The proposals, released today by former investment banker Derek Higgs, seek to clarify the role non-executive directors play in British boardrooms and promote “vigour and transparency” in their appointment. Higgs also envisages a closer relationship between non-executives and shareholders (see separate story for the full proposals).

“I do not presume that a one-size fits all approach to governance is appropriate,” Higgs says. “The review is not a blue-print for box-tickers, but a counsel of best practice that can be intelligently applied.”

He called the report “a determined and realistic agenda for change, building on the existing framework of UK corporate governance”.

Responding to the proposals, National Association of Pension Funds chief executive Christine Farnish said: “The Higgs reforms are a significant boost to corporate governance in the UK. Whilst standards in this country are among the highest in the world, there is no room for complacency, and Derek Higgs’s report includes much that will enhance boardroom practices.”

Higgs has rejected a legislative approach, saying: “Effective boards depend on the best people and on their behaviours and relationships. My recommendations reflect this. My hope is that, taken together, the recommendations of this review will significantly raise the bar for board practice and corporate performance in the UK.”

The government, which commissioned the report, welcomed its findings. “Stronger and more effective boards are essential to continue to raise standards of corporate governance in the UK,” said Chancellor of the Exchequer Gordon Brown.

Trade secretary Patricia Hewitt added: “I welcome the practical steps Derek Higgs proposes to widen the pool of people available to UK boards.”

Institutional shareholders will have to play their role too. The Institute of Directors’ director general George Cox said: “We particularly welcome the fact that Derek Higgs has recognised that it is the role of shareholders to monitor the operation of the boards of their companies, and the proposals give a much better framework for doing so.”

Cox added: “The basic need is to identify and spread best practice, with companies not being rigidly tied to observing every detail but being obliged to explain where and how they choose to deviate.”

“However, for this to operate as envisaged, shareholders - basically the large institutional investors - have to play their role intelligently. They have to take a genuine interest in the operation of the company, not simply follow a ‘tick in the box’ approach to compliance. For many, this will require a change of approach.”

Higgs has proposed a senior independent director to act alongside executives. "It makes sense for the senior independent director to participate in meetings of the chairman and management with leading shareholders so that the board can take investor views fully into account," said Peter Montagnon, head of investment affairs at the Association of British Insurers.

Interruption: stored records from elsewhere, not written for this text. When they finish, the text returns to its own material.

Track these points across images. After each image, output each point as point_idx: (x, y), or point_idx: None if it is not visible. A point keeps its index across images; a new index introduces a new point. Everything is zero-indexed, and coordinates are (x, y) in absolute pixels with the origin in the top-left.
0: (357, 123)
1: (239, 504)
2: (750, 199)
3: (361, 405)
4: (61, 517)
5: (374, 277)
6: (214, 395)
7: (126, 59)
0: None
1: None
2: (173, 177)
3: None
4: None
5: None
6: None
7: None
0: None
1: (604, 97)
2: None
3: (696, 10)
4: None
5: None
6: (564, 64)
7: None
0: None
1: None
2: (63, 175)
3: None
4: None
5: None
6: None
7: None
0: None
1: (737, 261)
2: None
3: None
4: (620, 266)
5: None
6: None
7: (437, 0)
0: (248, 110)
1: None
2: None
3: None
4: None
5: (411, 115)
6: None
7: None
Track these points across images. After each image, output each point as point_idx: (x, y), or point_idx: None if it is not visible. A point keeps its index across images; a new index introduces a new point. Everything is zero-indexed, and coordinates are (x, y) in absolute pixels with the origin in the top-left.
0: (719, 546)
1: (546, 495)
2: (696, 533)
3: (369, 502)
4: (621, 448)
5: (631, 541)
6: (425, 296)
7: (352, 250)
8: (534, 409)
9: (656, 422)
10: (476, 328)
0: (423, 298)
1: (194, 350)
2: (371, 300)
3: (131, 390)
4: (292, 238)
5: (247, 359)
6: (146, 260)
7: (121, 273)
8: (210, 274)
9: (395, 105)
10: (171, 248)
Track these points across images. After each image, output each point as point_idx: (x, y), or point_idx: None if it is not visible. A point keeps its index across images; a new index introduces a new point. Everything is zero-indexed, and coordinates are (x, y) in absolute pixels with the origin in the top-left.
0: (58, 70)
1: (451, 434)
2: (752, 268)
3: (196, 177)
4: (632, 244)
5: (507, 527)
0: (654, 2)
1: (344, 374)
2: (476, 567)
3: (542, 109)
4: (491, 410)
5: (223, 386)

The IOD has “reservations” about the requirement of all companies to appoint a senior independent director. “This has the potential to be divisive,” it said.

The ABI’s Montagnon added: “This report contains a number of common sense proposals to help independent directors maximise their contribution by supporting sound strategic development and ensuring proper oversight of key issues such as audit, remuneration and the nomination.”

Stuart Bell, research director at Pension and Investment Research Consultants, or PIRC, said: “The proposals represent a bold and thorough agenda for change in UK boardrooms that should improve accountability, professionalism and effectiveness.

“However, we should not under-estimate the challenge that the new Code poses for current practices. Many boards will have to overhaul their composition and structure, their recruitment practices, their internal assessment processes and their approach to accountability. We will be fully monitoring the new requirements as soon as they are effective”.

Fund manager Hermes’ director of corporate governance Colin Melvin said: “The Higgs Report takes things a step forward in that it emphasises the behavioural aspects of good governance and, in turn, superior corporate performance.”

He added: “The spotlight that is currently on boards of directors is unlikely to be dimmed. Higgs provides practical and pragmatic guidance on how boards might enhance their effectiveness and performance and we are very pleased that the review shares our views on the significant contribution that non-executive directors can make to company strategy and governance.”